Be sure to come back- we've got some great Fall dishes planned this week
Don't forget- shop your Farmer's Markets, shop local, and let us know what you're up to- we'd love to hear from you.
What's on your table this week?

Join our list of friends on Bramasole's Facebook fan page- Bonus Recipes every week!

As Always,

Buon Cibo, Buon Amici,

Pattie and Allie


  1. Maybe not a lot of pictures of this Pattie, but what I am seeing I am loving! This looks fabulous! I think I love vegetarian lasagna's most of all!

  2. I don't make lasagna often and when I do it's usually a mushroom or vegetable lasagna. This sounds so delicious! I love the sound of the mousse filling. The plate may have been flying but I think you captured the the essence of it ;)

  3. I LOVE moussse lasagnas..So easy to eat..I will try this..Thank you..Funny I JUST posted one too:) have a great day.

  4. This looks great and can't wait to try it.I use bechamel often. Thank you for posting when I know you are so busy ~Emelia.

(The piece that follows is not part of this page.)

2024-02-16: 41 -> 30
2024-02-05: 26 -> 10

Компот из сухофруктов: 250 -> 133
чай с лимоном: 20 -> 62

  5. This is amazing....I'm going to try and make it for my family. Thanks for sharing. :-)Love your pictures.

  6. Sounds like a great meatless meal. No one missed the meat, I am sure!

  7. Oh, this looks so light and lovely. When we took our cooking class in Tuscany our favorite quote from our native Italian teacher was, "American lasagna is like a brick, lasagna should be like a cloud!" Truly making the noodles homemade and using the bechemel sauce makes it like that and now adding the vegetable mousse, I can't imagine the mouth feel of this.

  8. This sounds so delicious! I love lasagna...Kisses

  9. Pattie
    I am so glad you managed to get a photo before your lasagna was devoured! I can certainly see why it was, it looks positively delicious! What a great way to make the filling and I love using marscapone..much better than ricotta! You never cease to amaze me with your should have your own tv show!